Columbia, Mo. (March 1, 2018) — A Missouri School of Journalism alumnus who helped prosecute the Ku Klux Klan in federal court as a former U.S. Justice Department attorney will make two presentations at the University of Missouri and one at Lincoln University in Jefferson City. The talks are free and open to the public.
Jim Turner, BJ ’52, will speak on the MU campus at 1 p.m., Tuesday, March 6, at the School of Law in Room 5 of Hulston Hall, and at 6:30 p.m., Wednesday, March 7, in the Fred W. Smith Forum of the Reynolds Journalism Institute. Additionally, Turner will present on the LU campus at 1 p.m., Thursday, March 8, in Page Library.
Turner is the author of “Selma and the Liuzzo Murder Trials: The First Modern Civil Rights Convictions” (University of Michigan Press, 2018). His book weaves newspaper articles and speeches by Martin Luther King Jr. and President Lyndon B. Johnson into the narrative.
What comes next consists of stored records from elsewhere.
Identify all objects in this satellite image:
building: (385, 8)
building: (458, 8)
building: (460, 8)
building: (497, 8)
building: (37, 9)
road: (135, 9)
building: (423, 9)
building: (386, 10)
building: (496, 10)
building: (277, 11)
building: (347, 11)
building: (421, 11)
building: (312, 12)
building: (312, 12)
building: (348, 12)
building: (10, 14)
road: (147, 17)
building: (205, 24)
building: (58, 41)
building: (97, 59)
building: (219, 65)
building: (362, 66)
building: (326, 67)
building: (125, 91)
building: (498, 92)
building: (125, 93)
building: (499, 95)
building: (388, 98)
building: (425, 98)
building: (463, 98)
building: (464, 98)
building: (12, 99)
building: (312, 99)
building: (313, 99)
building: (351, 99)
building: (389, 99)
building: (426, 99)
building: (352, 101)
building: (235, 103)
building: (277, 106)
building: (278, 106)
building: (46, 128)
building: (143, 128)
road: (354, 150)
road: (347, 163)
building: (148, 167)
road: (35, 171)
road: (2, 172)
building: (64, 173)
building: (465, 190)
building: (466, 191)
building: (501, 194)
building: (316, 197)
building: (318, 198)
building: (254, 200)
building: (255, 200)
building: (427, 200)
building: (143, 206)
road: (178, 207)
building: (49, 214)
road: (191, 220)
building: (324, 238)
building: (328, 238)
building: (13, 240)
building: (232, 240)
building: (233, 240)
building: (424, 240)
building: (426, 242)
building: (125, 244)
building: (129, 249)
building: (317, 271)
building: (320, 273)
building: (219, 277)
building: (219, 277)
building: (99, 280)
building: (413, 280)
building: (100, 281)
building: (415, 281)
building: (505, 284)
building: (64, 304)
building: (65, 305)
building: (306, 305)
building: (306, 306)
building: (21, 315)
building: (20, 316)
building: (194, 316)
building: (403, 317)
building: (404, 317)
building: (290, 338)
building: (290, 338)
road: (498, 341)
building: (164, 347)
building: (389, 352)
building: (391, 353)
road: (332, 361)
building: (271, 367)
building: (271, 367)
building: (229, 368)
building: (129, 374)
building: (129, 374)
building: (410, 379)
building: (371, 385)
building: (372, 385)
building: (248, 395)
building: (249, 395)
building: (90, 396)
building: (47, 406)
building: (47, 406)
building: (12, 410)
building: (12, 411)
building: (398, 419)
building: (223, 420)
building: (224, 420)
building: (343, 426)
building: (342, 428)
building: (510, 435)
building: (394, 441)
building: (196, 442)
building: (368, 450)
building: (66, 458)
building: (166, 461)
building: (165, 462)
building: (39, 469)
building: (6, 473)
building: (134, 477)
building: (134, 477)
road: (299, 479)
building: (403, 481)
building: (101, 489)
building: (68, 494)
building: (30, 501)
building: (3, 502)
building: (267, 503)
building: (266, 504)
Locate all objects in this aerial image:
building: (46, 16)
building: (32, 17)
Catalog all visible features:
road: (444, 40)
Early in his career, Turner served as a civil rights attorney for the U.S. Justice Department in Alabama and helped to prosecute the Ku Klux Klan in a federal case after the state of Alabama had been unable to convict the Klansmen.
Turner served as deputy assistant attorney general, the senior career lawyer in the Justice Department’s Civil Rights Division, for 25 years under seven consecutive presidents of both parties. He was nominated by President Jimmy Carter for a Presidential Distinguished Service Award that was later presented by President Ronald Reagan.
The event is co-sponsored by the MU Faculty Council‘s Diversity Enhancement Committee, the MU Honors College, MU School of Law, MU School of Journalism and Lincoln University. Journalism Professor Berkley Hudson is organizing the series of events.